:: Provided material ::
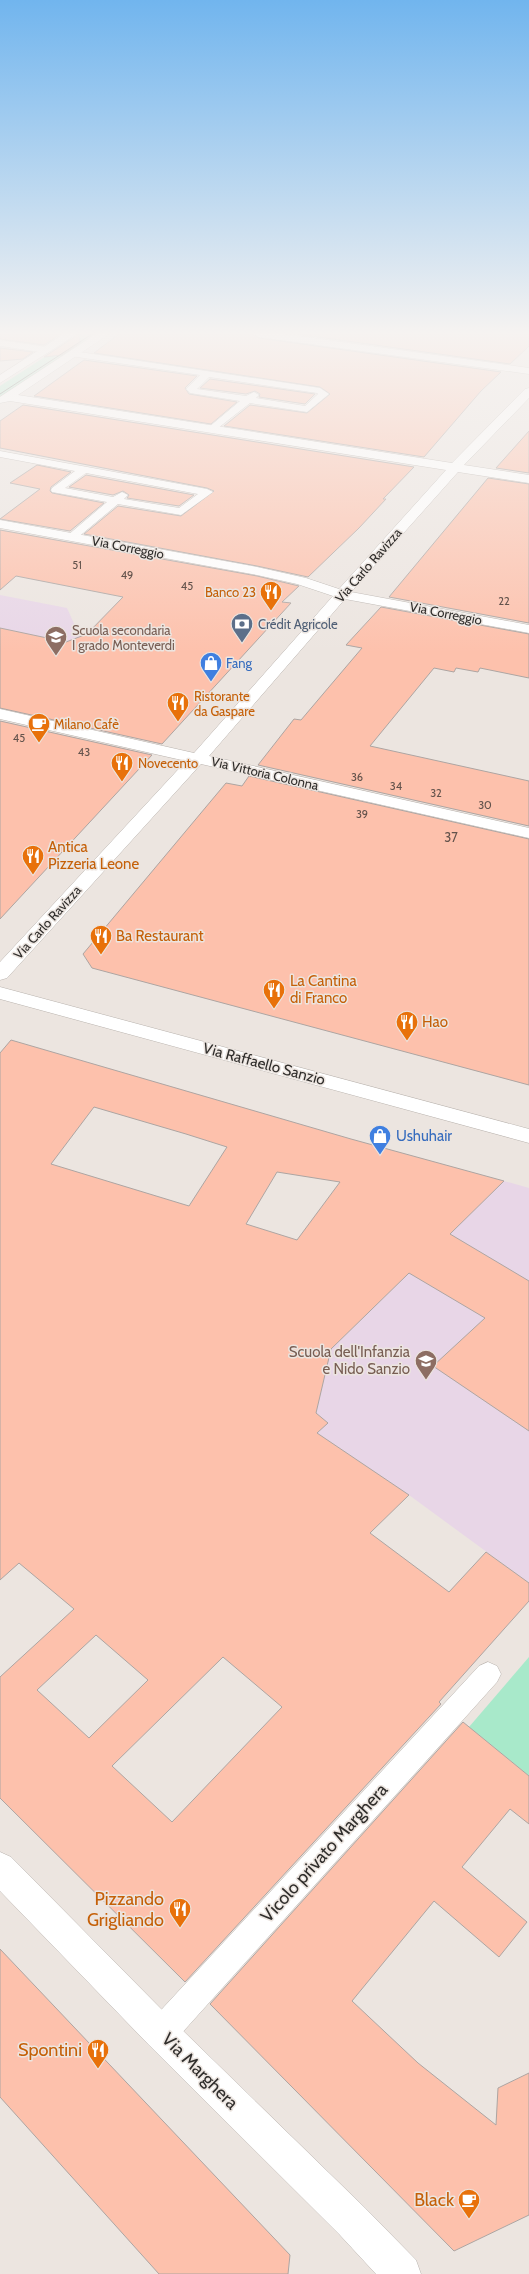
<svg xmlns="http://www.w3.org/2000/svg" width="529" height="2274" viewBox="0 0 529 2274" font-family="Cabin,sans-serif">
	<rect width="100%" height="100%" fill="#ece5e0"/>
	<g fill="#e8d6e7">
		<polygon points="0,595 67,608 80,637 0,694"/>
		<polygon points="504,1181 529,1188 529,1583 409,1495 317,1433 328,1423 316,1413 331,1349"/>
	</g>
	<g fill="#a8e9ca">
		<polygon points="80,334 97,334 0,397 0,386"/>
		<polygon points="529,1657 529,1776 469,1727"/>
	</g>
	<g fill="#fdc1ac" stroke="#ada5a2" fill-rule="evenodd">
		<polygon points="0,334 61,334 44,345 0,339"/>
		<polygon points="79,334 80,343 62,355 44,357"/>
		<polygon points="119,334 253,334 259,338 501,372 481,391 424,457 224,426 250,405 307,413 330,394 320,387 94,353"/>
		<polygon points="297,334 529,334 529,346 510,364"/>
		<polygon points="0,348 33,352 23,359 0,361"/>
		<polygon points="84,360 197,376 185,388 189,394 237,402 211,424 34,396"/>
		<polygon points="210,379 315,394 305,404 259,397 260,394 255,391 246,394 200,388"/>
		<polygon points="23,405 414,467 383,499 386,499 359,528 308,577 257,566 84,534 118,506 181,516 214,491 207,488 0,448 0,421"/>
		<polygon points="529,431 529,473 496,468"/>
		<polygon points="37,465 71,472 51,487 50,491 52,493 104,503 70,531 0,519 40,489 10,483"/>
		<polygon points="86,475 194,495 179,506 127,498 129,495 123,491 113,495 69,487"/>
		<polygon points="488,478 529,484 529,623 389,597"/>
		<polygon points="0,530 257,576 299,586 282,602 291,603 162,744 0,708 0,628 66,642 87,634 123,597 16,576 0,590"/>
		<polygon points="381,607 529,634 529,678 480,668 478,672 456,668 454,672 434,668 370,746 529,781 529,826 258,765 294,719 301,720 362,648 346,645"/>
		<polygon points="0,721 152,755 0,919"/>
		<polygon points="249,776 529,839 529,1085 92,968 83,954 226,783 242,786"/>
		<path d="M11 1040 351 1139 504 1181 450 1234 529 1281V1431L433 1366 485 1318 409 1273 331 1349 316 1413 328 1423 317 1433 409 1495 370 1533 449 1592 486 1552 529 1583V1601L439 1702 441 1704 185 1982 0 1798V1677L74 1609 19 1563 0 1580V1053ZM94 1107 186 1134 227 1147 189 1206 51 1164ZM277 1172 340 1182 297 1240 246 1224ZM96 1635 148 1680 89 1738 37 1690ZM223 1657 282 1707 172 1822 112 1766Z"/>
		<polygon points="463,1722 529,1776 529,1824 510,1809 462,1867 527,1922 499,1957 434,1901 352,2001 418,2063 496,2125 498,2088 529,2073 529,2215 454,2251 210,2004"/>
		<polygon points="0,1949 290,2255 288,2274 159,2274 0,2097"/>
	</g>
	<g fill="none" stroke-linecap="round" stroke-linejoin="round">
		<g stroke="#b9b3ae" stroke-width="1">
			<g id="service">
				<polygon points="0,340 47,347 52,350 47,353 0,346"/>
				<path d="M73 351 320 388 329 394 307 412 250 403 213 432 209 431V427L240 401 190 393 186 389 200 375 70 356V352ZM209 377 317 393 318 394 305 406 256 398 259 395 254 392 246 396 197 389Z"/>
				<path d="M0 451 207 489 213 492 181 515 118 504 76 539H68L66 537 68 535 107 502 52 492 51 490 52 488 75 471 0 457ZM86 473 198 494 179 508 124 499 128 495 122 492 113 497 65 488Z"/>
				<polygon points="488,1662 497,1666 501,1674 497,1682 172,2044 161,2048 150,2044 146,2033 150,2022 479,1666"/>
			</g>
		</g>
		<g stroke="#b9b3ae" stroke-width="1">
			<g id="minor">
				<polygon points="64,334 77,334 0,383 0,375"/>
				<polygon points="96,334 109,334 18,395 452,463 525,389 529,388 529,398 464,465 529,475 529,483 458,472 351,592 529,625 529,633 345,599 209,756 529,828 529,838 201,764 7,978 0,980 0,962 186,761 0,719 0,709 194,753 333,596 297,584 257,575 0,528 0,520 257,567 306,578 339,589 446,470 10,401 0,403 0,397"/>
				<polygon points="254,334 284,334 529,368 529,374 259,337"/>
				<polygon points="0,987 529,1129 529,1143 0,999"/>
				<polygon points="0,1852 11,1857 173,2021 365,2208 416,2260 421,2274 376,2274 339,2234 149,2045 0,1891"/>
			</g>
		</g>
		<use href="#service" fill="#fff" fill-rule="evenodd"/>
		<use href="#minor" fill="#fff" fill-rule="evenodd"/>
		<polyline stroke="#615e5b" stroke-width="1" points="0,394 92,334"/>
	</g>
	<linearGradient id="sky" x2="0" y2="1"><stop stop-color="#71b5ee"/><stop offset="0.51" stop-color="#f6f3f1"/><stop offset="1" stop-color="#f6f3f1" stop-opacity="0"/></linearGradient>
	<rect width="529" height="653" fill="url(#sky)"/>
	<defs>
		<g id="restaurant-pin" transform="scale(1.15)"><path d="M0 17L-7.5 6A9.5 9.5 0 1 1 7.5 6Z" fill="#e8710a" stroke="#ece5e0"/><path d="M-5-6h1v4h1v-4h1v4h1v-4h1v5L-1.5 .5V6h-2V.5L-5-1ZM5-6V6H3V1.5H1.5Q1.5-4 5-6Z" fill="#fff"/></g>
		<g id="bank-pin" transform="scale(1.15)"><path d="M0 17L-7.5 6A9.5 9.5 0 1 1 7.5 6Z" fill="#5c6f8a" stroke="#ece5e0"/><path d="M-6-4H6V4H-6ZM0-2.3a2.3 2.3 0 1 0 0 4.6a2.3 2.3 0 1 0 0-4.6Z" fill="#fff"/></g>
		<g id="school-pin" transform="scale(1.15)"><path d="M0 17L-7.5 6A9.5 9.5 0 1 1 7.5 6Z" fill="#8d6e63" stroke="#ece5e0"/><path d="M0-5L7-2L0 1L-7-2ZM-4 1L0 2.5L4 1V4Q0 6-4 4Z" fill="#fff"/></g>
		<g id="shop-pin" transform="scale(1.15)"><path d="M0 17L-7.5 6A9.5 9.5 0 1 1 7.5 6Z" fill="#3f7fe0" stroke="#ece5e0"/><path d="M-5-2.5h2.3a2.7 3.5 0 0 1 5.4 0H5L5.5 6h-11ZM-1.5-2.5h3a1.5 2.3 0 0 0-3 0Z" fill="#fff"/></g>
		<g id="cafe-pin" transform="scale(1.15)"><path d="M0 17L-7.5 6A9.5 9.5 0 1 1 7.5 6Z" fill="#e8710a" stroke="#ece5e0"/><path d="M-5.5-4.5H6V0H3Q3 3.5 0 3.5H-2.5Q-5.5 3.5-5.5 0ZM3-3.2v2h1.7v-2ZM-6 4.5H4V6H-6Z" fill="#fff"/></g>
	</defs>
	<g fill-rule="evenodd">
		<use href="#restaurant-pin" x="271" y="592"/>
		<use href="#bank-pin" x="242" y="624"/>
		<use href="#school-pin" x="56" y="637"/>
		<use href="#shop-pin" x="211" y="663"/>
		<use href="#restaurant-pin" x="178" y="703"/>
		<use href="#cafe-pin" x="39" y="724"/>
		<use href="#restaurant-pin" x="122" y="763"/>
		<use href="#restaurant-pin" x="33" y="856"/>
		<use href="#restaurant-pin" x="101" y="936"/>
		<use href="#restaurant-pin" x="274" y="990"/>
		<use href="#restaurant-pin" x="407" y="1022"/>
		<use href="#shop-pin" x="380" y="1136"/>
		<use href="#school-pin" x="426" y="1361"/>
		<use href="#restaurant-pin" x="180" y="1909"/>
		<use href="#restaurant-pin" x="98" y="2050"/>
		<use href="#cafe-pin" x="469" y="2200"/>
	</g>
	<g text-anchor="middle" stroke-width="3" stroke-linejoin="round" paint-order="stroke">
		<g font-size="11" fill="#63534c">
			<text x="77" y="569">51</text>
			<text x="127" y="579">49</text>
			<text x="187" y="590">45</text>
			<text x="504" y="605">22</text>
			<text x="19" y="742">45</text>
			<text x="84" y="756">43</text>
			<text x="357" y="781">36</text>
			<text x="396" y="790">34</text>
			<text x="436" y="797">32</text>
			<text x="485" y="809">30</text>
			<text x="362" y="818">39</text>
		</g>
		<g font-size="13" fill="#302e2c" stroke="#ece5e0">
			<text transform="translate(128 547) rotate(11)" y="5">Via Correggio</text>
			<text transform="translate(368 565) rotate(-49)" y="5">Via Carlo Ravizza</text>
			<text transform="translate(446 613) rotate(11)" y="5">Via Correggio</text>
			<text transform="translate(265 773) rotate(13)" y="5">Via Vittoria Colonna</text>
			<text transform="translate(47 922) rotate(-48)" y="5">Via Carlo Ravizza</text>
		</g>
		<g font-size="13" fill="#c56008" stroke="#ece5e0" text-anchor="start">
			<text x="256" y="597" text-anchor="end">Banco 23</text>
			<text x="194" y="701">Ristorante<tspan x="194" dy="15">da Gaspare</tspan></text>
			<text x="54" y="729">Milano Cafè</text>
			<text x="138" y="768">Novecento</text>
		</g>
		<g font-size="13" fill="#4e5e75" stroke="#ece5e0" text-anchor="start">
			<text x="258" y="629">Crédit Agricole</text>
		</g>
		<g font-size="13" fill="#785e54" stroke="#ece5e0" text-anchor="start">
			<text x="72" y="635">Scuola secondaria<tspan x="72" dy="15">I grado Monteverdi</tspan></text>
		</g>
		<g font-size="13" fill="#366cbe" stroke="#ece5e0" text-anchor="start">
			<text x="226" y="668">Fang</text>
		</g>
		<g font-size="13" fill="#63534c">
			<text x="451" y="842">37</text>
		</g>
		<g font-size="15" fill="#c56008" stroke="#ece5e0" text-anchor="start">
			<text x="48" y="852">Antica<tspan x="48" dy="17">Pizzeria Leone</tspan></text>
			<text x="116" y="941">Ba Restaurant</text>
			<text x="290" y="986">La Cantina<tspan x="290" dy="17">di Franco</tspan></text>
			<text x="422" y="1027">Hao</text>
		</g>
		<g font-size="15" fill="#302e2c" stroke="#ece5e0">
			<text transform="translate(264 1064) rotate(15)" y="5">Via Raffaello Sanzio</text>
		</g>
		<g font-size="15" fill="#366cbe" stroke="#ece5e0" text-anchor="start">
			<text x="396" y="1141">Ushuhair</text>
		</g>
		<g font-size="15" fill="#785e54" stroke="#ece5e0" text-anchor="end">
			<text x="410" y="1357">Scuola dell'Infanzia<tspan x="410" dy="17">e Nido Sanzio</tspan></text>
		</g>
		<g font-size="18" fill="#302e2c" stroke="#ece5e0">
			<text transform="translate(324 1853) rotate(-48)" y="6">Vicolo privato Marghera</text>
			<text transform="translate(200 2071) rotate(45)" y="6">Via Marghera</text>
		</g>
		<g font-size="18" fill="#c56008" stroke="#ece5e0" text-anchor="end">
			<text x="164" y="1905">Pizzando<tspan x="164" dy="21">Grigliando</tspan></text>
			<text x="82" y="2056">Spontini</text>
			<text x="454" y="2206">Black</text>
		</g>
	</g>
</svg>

:: Assigned task ::
How many of the lines above include the string "round"? Answer with the number only.

:: Answer for the task ::
2